De son côté, la Ville a mis Sue Montgomery en demeure de cesser de tenir des propos qui remettent en cause la probité et l’intégrité des fonctionnaires, comme elle l’aurait fait à l’occasion d’entrevues accordées aux médias. « Lors de ces entrevues, vous avez systématiquement mentionné que l’arrondissement CDN-NDG avait une « longue histoire de corruption ». Vous avez notamment fait mention qu’un maire précédent de l’arrondissement (Michael Applebaum) a été reconnu coupable de corruption tout en ajoutant que les « mêmes fonctionnaires de l’arrondissement y sont depuis de nombreuses années » et que ce fait « vous troublait », peut-on lire dans la mise en demeure.

La Ville estime que ces affirmations sont dénuées de fondements et qu’elles remettent en cause la probité et l’intégrité des fonctionnaires. Elle exige donc de Sue Montgomery qu’elle cesse toute déclaration de nature à susciter des doutes sur la probité des fonctionnaires.

En entrevue au Devoir, Sue Montgomery rejette ces critiques, soulignant que la condamnation de Michael Applebaum est connue. L’élu estime que l’administration Plante cherche à l’intimider.

Quant aux reproches faits contre Annalisa Harris, elle dit en ignorer la teneur, si ce n’est les critiques que la directrice de cabinet aurait formulées à un employé pour un communiqué mal rédigé. « Si on ne peut pas dire à quelqu’un de faire son travail sans être accusé de harcèlement, on a un problème, dit-elle. Elle [la mairesse Plante] ne veut pas rendre le rapport public parce que, à mon avis, il n’y a rien dedans. S’il y a quelque chose, je suis prête à agir et à prendre les mesures pour protéger les employés dans le meilleur intérêt des résidents de CDN-NDG. »

Sue Montgomery a rappelé avoir elle-même fait l’objet de harcèlement pendant 20 ans. L’homme visé par ces accusations a pu prendre connaissance des éléments de preuve retenus contre lui pour être en mesure de se défendre, a-t-elle dit.

« Situation intenable »

Les relations sont tendus dans l’arrondissement de CDN-NDG. Lundi soir, les élus ont dénoncé le climat malsain dans lequel l’arrondissement est plongé en raison de cette polémique. « Les agissements de Mme Montgomery nous ont mis dans une situation intenable », estime la conseillère de Projet Montréal, Magda Popeanu. « Elle a désavoué publiquement l’institution qu’est la Ville de Montréal. […] Elle a paralysé le fonctionnement de l’arrondissement. »

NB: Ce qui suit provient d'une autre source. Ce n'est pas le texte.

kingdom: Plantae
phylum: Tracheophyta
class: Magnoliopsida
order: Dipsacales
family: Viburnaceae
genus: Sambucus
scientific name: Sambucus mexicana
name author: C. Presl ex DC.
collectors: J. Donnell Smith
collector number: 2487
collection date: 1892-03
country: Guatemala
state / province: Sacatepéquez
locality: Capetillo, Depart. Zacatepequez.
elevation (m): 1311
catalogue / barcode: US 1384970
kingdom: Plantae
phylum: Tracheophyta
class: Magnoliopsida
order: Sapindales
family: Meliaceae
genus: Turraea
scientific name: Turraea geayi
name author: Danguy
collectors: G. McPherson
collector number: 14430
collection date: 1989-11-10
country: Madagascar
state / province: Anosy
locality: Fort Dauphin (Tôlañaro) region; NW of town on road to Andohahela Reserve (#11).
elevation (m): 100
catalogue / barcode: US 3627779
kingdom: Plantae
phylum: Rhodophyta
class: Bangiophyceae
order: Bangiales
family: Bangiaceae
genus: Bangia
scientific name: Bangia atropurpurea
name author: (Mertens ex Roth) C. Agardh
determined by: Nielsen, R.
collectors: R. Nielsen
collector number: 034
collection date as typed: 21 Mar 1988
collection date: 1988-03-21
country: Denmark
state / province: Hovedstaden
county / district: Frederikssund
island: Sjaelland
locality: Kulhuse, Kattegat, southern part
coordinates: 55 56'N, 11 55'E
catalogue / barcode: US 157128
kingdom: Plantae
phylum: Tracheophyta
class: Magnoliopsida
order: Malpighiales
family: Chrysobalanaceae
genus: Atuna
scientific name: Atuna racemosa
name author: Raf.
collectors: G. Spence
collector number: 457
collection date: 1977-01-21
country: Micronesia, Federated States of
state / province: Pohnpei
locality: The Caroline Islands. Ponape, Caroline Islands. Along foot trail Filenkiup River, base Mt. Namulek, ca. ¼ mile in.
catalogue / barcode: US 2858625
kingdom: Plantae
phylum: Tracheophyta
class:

Sue Montgomery rétorque que l’arrondissement n’est pas paralysé et que lundi soir, le conseil d’arrondissement a octroyé des contrats et accordé des subventions à des organismes locaux, comme il le fait chaque mois. 

Mais comme le contrôleur général a décrété qu’Annalisa Harris ne devait plus communiquer avec les fonctionnaires de l’arrondissement, Sue Montgomery a nommé une personne de son cabinet qui servira d’intermédiaire entre elle et les membres de la fonction publique.

La mairesse Montgomery n’écarte pas la possibilité d’intenter des procédures judiciaires contre la Ville. « Tout est possible », a-t-elle affirmé.